Records for this exercise →

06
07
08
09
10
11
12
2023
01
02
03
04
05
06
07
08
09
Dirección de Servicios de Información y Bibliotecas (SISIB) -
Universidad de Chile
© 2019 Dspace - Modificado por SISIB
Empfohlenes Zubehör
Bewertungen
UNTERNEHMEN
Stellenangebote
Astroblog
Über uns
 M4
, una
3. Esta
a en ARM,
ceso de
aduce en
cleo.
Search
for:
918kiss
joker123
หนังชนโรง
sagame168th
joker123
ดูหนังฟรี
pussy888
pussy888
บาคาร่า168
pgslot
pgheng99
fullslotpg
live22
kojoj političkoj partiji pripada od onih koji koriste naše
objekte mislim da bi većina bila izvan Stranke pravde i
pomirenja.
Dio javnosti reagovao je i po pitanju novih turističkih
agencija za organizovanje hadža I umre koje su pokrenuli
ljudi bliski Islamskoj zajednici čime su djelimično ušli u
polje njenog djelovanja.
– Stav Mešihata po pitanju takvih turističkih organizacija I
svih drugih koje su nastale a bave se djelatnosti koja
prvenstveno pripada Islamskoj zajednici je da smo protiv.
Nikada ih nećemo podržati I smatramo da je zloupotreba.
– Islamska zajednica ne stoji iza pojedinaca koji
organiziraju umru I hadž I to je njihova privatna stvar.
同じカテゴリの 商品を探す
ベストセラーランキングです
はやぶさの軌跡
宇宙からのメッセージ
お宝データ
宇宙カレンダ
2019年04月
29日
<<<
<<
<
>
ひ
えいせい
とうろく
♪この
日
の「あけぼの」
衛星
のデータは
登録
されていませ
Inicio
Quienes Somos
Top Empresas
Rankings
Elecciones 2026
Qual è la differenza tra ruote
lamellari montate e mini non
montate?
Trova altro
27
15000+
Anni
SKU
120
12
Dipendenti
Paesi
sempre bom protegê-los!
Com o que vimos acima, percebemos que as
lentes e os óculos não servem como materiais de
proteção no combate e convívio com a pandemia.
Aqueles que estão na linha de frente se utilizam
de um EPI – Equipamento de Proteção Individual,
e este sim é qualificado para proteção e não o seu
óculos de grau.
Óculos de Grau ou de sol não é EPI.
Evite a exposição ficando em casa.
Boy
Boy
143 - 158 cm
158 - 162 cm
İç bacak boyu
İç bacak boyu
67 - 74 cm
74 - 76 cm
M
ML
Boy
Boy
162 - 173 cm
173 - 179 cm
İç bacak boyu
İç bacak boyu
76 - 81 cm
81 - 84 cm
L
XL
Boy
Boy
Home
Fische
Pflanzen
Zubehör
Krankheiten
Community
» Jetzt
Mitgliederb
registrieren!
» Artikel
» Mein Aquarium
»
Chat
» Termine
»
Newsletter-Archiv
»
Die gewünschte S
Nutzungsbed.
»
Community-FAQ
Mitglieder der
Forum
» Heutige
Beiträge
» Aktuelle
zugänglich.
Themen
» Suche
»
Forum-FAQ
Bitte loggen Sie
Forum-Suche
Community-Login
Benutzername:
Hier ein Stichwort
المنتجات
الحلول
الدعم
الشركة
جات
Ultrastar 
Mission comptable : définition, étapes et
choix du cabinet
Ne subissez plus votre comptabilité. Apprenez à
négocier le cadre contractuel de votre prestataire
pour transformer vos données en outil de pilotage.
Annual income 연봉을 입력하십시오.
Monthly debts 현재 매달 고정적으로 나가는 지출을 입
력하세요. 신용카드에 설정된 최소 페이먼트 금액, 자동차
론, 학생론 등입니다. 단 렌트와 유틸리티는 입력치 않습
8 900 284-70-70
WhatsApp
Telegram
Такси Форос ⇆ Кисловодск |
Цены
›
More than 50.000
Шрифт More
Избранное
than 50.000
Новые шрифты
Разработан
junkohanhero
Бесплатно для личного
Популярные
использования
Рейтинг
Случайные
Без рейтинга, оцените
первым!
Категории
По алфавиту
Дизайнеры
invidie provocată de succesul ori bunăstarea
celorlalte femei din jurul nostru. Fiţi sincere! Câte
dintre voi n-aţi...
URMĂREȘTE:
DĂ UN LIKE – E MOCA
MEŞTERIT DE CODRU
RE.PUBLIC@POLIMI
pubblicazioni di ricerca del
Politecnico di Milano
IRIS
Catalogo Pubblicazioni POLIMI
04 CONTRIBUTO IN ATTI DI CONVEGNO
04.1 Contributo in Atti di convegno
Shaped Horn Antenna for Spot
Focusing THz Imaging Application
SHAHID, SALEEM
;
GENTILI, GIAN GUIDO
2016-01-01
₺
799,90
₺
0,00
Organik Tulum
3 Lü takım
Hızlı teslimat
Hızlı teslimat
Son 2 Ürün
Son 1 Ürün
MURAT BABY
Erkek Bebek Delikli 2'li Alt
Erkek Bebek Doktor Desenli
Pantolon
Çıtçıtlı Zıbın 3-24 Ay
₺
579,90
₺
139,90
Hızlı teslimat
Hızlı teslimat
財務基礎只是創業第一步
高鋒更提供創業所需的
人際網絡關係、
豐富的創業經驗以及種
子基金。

Goal of the exercise →
Copy every line of the listing above without any changes, keeping the original order and line breaks.

Solved exercise →
06
07
08
09
10
11
12
2023
01
02
03
04
05
06
07
08
09
Dirección de Servicios de Información y Bibliotecas (SISIB) -
Universidad de Chile
© 2019 Dspace - Modificado por SISIB
Empfohlenes Zubehör
Bewertungen
UNTERNEHMEN
Stellenangebote
Astroblog
Über uns
 M4
, una
3. Esta
a en ARM,
ceso de
aduce en
cleo.
Search
for:
918kiss
joker123
หนังชนโรง
sagame168th
joker123
ดูหนังฟรี
pussy888
pussy888
บาคาร่า168
pgslot
pgheng99
fullslotpg
live22
kojoj političkoj partiji pripada od onih koji koriste naše
objekte mislim da bi većina bila izvan Stranke pravde i
pomirenja.
Dio javnosti reagovao je i po pitanju novih turističkih
agencija za organizovanje hadža I umre koje su pokrenuli
ljudi bliski Islamskoj zajednici čime su djelimično ušli u
polje njenog djelovanja.
– Stav Mešihata po pitanju takvih turističkih organizacija I
svih drugih koje su nastale a bave se djelatnosti koja
prvenstveno pripada Islamskoj zajednici je da smo protiv.
Nikada ih nećemo podržati I smatramo da je zloupotreba.
– Islamska zajednica ne stoji iza pojedinaca koji
organiziraju umru I hadž I to je njihova privatna stvar.
同じカテゴリの 商品を探す
ベストセラーランキングです
はやぶさの軌跡
宇宙からのメッセージ
お宝データ
宇宙カレンダ
2019年04月
29日
<<<
<<
<
>
ひ
えいせい
とうろく
♪この
日
の「あけぼの」
衛星
のデータは
登録
されていませ
Inicio
Quienes Somos
Top Empresas
Rankings
Elecciones 2026
Qual è la differenza tra ruote
lamellari montate e mini non
montate?
Trova altro
27
15000+
Anni
SKU
120
12
Dipendenti
Paesi
sempre bom protegê-los!
Com o que vimos acima, percebemos que as
lentes e os óculos não servem como materiais de
proteção no combate e convívio com a pandemia.
Aqueles que estão na linha de frente se utilizam
de um EPI – Equipamento de Proteção Individual,
e este sim é qualificado para proteção e não o seu
óculos de grau.
Óculos de Grau ou de sol não é EPI.
Evite a exposição ficando em casa.
Boy
Boy
143 - 158 cm
158 - 162 cm
İç bacak boyu
İç bacak boyu
67 - 74 cm
74 - 76 cm
M
ML
Boy
Boy
162 - 173 cm
173 - 179 cm
İç bacak boyu
İç bacak boyu
76 - 81 cm
81 - 84 cm
L
XL
Boy
Boy
Home
Fische
Pflanzen
Zubehör
Krankheiten
Community
» Jetzt
Mitgliederb
registrieren!
» Artikel
» Mein Aquarium
»
Chat
» Termine
»
Newsletter-Archiv
»
Die gewünschte S
Nutzungsbed.
»
Community-FAQ
Mitglieder der
Forum
» Heutige
Beiträge
» Aktuelle
zugänglich.
Themen
» Suche
»
Forum-FAQ
Bitte loggen Sie
Forum-Suche
Community-Login
Benutzername:
Hier ein Stichwort
المنتجات
الحلول
الدعم
الشركة
جات
Ultrastar 
Mission comptable : définition, étapes et
choix du cabinet
Ne subissez plus votre comptabilité. Apprenez à
négocier le cadre contractuel de votre prestataire
pour transformer vos données en outil de pilotage.
Annual income 연봉을 입력하십시오.
Monthly debts 현재 매달 고정적으로 나가는 지출을 입
력하세요. 신용카드에 설정된 최소 페이먼트 금액, 자동차
론, 학생론 등입니다. 단 렌트와 유틸리티는 입력치 않습
8 900 284-70-70
WhatsApp
Telegram
Такси Форос ⇆ Кисловодск |
Цены
›
More than 50.000
Шрифт More
Избранное
than 50.000
Новые шрифты
Разработан
junkohanhero
Бесплатно для личного
Популярные
использования
Рейтинг
Случайные
Без рейтинга, оцените
первым!
Категории
По алфавиту
Дизайнеры
invidie provocată de succesul ori bunăstarea
celorlalte femei din jurul nostru. Fiţi sincere! Câte
dintre voi n-aţi...
URMĂREȘTE:
DĂ UN LIKE – E MOCA
MEŞTERIT DE CODRU
RE.PUBLIC@POLIMI
pubblicazioni di ricerca del
Politecnico di Milano
IRIS
Catalogo Pubblicazioni POLIMI
04 CONTRIBUTO IN ATTI DI CONVEGNO
04.1 Contributo in Atti di convegno
Shaped Horn Antenna for Spot
Focusing THz Imaging Application
SHAHID, SALEEM
;
GENTILI, GIAN GUIDO
2016-01-01
₺
799,90
₺
0,00
Organik Tulum
3 Lü takım
Hızlı teslimat
Hızlı teslimat
Son 2 Ürün
Son 1 Ürün
MURAT BABY
Erkek Bebek Delikli 2'li Alt
Erkek Bebek Doktor Desenli
Pantolon
Çıtçıtlı Zıbın 3-24 Ay
₺
579,90
₺
139,90
Hızlı teslimat
Hızlı teslimat
財務基礎只是創業第一步
高鋒更提供創業所需的
人際網絡關係、
豐富的創業經驗以及種
子基金。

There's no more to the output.